> [Activity] Report back every line from the entries below in which the word "знамя" occurs.

[Given records Boundary: Start]

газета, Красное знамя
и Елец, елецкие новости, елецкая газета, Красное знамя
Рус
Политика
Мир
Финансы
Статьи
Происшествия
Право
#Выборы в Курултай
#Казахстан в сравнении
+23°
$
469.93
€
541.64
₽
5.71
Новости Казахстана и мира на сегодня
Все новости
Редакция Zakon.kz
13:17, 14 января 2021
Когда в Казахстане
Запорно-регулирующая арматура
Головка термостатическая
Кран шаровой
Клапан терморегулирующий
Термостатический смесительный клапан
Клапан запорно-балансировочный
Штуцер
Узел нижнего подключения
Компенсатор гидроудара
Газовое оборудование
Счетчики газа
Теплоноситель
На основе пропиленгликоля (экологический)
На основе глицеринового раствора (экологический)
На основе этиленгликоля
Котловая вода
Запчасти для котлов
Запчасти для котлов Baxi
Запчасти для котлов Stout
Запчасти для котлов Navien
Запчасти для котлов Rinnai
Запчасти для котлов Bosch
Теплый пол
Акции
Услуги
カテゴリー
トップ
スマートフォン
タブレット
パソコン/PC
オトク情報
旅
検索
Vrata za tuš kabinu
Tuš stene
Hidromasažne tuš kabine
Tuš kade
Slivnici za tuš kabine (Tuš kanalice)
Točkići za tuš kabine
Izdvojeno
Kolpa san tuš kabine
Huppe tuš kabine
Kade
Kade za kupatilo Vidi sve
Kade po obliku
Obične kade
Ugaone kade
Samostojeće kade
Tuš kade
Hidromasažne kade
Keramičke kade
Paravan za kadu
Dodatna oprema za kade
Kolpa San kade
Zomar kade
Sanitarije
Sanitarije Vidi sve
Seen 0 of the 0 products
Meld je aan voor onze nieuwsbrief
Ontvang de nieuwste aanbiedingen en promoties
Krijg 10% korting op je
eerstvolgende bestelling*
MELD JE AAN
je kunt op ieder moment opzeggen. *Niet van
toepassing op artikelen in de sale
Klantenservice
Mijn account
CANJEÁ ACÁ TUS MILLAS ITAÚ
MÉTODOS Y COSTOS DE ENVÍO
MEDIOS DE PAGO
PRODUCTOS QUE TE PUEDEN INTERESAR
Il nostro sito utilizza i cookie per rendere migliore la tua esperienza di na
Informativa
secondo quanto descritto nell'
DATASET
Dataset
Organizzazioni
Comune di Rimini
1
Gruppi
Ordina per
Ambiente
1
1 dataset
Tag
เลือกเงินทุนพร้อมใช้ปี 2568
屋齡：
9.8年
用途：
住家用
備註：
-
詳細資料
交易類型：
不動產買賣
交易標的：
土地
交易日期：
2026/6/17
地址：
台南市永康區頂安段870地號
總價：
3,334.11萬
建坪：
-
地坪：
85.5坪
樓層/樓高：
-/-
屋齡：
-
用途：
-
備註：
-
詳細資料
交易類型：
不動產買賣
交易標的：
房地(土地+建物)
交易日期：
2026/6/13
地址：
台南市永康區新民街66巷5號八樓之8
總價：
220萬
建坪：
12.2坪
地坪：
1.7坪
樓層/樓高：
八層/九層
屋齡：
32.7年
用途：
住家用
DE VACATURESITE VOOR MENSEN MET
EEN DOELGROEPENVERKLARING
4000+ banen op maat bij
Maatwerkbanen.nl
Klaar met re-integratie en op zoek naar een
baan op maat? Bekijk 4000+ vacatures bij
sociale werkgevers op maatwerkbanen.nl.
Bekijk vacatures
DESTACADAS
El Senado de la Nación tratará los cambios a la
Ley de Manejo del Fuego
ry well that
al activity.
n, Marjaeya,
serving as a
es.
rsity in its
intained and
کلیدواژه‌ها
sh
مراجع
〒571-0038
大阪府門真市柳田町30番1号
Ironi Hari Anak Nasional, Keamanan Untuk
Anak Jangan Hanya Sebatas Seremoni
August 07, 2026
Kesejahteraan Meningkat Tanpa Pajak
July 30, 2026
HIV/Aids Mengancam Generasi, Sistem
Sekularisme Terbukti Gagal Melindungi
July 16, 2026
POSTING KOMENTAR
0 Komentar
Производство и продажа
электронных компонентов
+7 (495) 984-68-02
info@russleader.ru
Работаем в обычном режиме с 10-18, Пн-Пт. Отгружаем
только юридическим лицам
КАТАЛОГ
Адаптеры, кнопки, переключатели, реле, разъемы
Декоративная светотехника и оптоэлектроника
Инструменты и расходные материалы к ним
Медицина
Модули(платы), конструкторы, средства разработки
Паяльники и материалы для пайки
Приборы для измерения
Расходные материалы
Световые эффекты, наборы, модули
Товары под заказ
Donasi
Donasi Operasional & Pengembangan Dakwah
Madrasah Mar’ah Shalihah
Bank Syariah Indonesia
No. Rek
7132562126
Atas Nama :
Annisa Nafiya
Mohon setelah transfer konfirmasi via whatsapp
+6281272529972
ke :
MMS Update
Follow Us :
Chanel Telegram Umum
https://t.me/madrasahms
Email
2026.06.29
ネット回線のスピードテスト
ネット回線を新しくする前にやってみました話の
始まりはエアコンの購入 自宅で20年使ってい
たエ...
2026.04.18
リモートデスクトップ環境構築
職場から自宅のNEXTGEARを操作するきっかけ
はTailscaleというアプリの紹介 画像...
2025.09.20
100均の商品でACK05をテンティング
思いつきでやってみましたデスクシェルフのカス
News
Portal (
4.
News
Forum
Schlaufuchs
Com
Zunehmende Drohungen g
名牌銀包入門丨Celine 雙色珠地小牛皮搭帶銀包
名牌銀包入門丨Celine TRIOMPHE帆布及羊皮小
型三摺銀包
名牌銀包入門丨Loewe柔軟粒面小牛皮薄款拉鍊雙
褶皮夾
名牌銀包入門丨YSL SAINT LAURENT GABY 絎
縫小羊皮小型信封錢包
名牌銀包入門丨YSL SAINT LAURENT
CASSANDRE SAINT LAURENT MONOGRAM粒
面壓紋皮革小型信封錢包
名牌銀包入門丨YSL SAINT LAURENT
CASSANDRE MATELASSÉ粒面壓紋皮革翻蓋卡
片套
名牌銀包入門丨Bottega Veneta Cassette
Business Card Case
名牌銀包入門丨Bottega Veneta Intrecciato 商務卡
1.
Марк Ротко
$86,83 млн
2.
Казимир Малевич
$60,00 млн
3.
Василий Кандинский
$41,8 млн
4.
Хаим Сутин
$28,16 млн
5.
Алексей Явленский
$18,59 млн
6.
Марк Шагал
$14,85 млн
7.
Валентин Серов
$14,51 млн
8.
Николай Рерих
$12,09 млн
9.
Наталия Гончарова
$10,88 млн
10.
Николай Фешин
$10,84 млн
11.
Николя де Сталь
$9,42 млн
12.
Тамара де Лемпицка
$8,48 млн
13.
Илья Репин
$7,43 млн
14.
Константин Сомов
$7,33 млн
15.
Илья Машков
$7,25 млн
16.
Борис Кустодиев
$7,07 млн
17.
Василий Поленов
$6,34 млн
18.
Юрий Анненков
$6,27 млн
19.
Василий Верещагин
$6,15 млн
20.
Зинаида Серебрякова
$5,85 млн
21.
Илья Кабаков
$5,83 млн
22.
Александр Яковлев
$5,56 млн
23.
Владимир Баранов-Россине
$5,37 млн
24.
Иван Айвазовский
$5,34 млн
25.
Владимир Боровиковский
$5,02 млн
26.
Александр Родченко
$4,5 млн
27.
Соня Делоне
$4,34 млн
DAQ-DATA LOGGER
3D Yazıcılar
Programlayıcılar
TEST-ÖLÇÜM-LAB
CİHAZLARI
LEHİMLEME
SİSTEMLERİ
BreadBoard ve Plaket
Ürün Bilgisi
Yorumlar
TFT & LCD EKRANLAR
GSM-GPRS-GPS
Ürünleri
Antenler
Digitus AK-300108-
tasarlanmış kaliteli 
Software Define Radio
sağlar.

[Given records Boundary: End]

> [Your solution]
газета, Красное знамя
и Елец, елецкие новости, елецкая газета, Красное знамя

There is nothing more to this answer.